# [PROBLEM TO WORK ON]
The line containing "701 147 5.53" marks the end: quote every line from the start of the records below through it, word for word.
———
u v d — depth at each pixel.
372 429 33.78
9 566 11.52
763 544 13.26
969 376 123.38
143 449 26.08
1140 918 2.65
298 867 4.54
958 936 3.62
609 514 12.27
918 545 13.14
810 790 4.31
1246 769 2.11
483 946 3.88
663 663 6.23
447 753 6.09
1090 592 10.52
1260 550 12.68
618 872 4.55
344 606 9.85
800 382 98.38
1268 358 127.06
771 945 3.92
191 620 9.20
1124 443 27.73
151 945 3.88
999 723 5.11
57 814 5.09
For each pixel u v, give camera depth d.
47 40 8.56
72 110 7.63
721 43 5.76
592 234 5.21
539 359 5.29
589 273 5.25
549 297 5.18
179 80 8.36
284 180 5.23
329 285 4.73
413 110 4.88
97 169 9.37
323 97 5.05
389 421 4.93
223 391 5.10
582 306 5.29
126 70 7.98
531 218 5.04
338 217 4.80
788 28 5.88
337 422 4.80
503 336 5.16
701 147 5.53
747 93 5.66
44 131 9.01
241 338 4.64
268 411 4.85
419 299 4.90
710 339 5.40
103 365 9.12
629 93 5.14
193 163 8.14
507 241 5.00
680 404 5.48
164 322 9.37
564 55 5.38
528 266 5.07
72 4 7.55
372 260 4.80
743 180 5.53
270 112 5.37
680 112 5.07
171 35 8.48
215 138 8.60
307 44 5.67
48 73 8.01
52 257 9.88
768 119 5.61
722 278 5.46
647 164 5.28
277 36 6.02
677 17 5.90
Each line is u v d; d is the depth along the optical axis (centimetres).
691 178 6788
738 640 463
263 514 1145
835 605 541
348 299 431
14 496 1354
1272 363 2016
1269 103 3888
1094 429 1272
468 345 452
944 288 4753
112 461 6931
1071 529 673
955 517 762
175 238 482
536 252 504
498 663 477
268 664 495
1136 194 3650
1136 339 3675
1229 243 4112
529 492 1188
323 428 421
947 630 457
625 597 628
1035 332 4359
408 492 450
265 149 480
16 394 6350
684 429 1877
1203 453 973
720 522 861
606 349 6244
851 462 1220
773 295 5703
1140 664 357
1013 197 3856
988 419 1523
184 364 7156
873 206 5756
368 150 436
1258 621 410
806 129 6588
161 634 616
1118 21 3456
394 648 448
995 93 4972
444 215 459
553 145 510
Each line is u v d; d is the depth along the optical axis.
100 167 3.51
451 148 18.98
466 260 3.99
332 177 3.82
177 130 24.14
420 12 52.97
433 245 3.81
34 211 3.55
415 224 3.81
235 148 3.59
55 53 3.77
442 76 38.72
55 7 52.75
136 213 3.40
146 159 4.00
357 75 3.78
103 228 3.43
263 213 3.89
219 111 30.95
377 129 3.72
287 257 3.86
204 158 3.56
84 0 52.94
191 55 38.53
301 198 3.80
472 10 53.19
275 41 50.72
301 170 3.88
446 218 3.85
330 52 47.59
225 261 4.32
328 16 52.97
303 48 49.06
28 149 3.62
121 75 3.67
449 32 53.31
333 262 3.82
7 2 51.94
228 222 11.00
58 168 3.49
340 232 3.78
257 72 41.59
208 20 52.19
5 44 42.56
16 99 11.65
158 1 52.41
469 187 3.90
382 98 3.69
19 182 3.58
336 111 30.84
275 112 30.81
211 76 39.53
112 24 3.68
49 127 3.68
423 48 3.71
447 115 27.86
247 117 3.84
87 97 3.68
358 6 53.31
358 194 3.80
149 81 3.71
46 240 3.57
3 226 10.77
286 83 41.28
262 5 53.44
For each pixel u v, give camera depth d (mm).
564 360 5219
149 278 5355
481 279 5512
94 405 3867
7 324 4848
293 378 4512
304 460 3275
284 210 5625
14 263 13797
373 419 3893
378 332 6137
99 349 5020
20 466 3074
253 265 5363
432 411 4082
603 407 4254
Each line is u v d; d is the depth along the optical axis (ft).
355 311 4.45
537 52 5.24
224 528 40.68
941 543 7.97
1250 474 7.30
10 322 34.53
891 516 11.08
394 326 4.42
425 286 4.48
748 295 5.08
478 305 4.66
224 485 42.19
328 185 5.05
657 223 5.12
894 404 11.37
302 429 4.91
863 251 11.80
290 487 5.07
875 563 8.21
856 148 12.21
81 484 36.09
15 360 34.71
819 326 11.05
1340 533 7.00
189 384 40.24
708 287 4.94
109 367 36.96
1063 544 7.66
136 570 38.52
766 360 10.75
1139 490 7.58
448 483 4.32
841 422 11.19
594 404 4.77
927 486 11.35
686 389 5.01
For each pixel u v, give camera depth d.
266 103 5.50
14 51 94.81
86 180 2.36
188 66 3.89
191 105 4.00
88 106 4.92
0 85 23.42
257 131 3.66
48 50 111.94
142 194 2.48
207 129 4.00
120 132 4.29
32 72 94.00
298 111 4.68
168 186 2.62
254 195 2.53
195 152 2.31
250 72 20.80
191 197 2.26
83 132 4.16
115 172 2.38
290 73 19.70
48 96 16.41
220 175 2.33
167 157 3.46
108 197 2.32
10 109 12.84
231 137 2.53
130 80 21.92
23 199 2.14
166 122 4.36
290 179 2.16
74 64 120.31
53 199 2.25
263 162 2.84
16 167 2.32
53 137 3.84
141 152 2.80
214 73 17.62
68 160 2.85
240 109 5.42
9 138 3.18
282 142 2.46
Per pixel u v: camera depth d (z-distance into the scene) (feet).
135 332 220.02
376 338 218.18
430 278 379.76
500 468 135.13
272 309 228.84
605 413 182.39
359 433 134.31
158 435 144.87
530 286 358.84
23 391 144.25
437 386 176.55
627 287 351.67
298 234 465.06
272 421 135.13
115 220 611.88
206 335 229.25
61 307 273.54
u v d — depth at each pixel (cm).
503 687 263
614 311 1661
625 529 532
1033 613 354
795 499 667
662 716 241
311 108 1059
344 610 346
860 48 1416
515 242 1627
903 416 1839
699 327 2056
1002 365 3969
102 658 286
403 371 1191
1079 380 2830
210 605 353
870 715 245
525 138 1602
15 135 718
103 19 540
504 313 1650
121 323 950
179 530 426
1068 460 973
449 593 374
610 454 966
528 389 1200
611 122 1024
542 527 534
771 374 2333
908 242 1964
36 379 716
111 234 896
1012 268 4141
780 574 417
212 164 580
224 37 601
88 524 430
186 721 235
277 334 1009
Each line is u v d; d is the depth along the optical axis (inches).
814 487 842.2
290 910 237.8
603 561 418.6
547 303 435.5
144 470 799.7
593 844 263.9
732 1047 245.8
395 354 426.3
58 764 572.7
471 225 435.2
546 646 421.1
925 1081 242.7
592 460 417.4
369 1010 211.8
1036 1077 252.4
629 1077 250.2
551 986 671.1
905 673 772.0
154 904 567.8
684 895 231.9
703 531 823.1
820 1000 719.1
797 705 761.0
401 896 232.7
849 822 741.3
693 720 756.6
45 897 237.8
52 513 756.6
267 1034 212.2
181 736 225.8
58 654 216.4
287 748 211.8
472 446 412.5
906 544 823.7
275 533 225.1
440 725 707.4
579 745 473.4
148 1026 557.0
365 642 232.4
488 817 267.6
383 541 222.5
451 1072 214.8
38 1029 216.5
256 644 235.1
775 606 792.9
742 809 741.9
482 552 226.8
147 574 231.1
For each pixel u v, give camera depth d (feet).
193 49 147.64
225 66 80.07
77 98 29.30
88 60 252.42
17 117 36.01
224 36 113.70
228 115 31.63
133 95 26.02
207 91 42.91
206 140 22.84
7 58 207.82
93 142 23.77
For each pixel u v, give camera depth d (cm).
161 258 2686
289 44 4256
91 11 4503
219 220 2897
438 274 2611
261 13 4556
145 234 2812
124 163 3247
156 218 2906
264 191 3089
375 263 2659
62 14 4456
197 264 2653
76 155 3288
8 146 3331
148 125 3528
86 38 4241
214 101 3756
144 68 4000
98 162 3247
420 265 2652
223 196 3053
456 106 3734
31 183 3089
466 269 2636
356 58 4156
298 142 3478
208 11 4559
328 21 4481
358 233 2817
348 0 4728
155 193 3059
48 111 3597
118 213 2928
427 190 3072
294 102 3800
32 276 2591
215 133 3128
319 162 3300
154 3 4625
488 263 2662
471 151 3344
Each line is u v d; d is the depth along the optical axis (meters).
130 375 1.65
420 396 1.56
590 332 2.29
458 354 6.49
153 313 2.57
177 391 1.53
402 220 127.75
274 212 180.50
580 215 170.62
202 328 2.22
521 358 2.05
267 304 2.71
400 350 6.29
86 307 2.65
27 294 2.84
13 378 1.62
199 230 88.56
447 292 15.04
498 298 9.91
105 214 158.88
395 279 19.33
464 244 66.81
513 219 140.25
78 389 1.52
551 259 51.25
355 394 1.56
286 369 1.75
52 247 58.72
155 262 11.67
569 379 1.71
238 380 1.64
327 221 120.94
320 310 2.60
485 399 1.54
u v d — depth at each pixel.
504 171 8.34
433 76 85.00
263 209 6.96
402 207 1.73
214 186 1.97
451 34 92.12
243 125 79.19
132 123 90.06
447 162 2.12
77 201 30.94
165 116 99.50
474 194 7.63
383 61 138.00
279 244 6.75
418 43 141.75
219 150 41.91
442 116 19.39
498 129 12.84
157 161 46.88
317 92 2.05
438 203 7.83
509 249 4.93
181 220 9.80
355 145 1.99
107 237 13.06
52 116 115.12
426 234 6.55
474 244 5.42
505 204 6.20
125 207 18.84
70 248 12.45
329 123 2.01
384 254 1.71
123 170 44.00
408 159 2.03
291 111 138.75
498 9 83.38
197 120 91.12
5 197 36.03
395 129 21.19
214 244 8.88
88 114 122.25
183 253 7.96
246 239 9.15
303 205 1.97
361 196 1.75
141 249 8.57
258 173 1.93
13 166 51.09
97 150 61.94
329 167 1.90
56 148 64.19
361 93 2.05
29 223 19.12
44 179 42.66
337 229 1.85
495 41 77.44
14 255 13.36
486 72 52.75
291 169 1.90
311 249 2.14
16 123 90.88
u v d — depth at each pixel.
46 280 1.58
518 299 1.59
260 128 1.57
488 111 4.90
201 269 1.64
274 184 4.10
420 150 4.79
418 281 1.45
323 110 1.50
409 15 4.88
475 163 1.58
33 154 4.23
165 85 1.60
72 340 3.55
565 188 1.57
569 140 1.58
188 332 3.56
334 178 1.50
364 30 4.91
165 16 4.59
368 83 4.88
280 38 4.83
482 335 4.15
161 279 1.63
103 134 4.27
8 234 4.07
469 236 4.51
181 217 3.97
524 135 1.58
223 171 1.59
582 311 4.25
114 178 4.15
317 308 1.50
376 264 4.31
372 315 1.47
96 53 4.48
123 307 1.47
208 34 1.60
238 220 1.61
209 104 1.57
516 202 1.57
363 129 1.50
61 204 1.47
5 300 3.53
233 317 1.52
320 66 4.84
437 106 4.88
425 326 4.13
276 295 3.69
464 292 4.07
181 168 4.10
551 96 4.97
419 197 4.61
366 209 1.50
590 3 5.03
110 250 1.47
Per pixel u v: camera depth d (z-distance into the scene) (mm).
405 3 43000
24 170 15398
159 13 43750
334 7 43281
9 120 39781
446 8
———
# [TASK OUTPUT]
u v d — depth at each pixel.
372 429 33.78
9 566 11.52
763 544 13.26
969 376 123.38
143 449 26.08
1140 918 2.65
298 867 4.54
958 936 3.62
609 514 12.27
918 545 13.14
810 790 4.31
1246 769 2.11
483 946 3.88
663 663 6.23
447 753 6.09
1090 592 10.52
1260 550 12.68
618 872 4.55
344 606 9.85
800 382 98.38
1268 358 127.06
771 945 3.92
191 620 9.20
1124 443 27.73
151 945 3.88
999 723 5.11
57 814 5.09
For each pixel u v, give camera depth d.
47 40 8.56
72 110 7.63
721 43 5.76
592 234 5.21
539 359 5.29
589 273 5.25
549 297 5.18
179 80 8.36
284 180 5.23
329 285 4.73
413 110 4.88
97 169 9.37
323 97 5.05
389 421 4.93
223 391 5.10
582 306 5.29
126 70 7.98
531 218 5.04
338 217 4.80
788 28 5.88
337 422 4.80
503 336 5.16
701 147 5.53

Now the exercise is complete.